In June 2022, a flood submerged approximately one-third of Pakistan, killing 1,700 people, affecting about 33 million others, and damaging or destroying around 2 million homes as well as thousands of schools and hospitals.

That flood, which was aggravated by climate change, washed away crops and destroyed infrastructure and thousands of miles of roads, railway tracks, and bridges. It was regarded as the biggest disaster in the country’s history, with a $16 billion recovery budget.

Academic activities in Punjab were meant to resume on August 21 after the summer vacation, but the provincial education department has decided to keep schools in the flood-affected areas closed till the situation stabilizes.

Pakistan lasts stable flood policies

Experts say that the main cause of the flood and the devastation it has inflicted in Pakistan is a lack of stable and long-lasting policies to prevent the situation.

Noaman Abdul Majid is a Karachi-based economist, geopolitical analyst, and social development expert. He is the CEO of WiXeman Global, a strategy consulting firm practicing in the Gulf Cooperation Council countries and Pakistan.

Majid told The Media Line that “Pakistan’s economy is already going through its worst crisis in decades, mainly driven by current account deficits and political instabilities.”

“The floods will create more pressure on foreign exchange. Pakistan needs long-term planning and investment to address its climate and sustainability issues. Otherwise, these natural disasters will keep exacerbating in the coming years,” he continued.

“The global community has made several pledges to the government of Pakistan in the recent past to fight climate change, but they have not materialized. The reason is the lack of tangible homework on the part of the Pakistani system to plan and execute real impact-oriented projects,” Majid added.
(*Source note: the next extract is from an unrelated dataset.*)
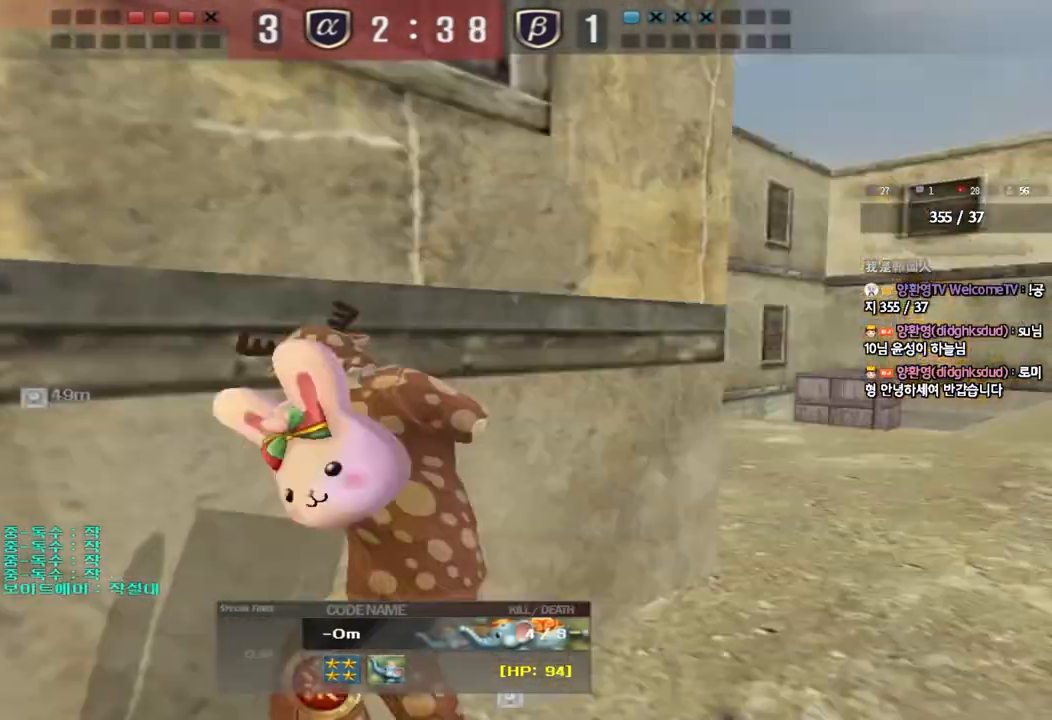
{"keys": [], "events": []}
Jazib Mumtaz, a Karachi-based senior research economist and analyst at the Policy Research Unit of the Federation of Pakistan Chambers of Commerce and Industry, told The Media Line that “climate change is making seasonal rains heavier and more unpredictable. However, with better management and technology the flood water can be saved for long-term prospects of agricultural revival and food security.”

“Pakistan is one of the countries that is most vulnerable to long-term climate risk,” he went on, pointing out that it is still struggling the recover from the 2022 floods that inundated almost a third of the country. “The country’s vulnerability to flooding is exacerbated by factors such as climate change, deforestation, inadequate urban planning, and a lack of proper water management systems.”

Mumtaz urged Pakistan to “urgently adopt and implement comprehensive, long-term policies to mitigate the devastating impact of continuous flood disasters.

“By prioritizing long-term strategies over short-term fixes, Pakistan can proactively reduce the frequency and severity of flood disasters, safeguarding lives, livelihoods and critical infrastructure,” he added.

Mumtaz also noted that “Pakistan may drastically reduce the frequency and severity of flood disasters by incorporating such solutions into a cohesive and forward-thinking framework, protecting lives, livelihoods, and infrastructure for future generations.”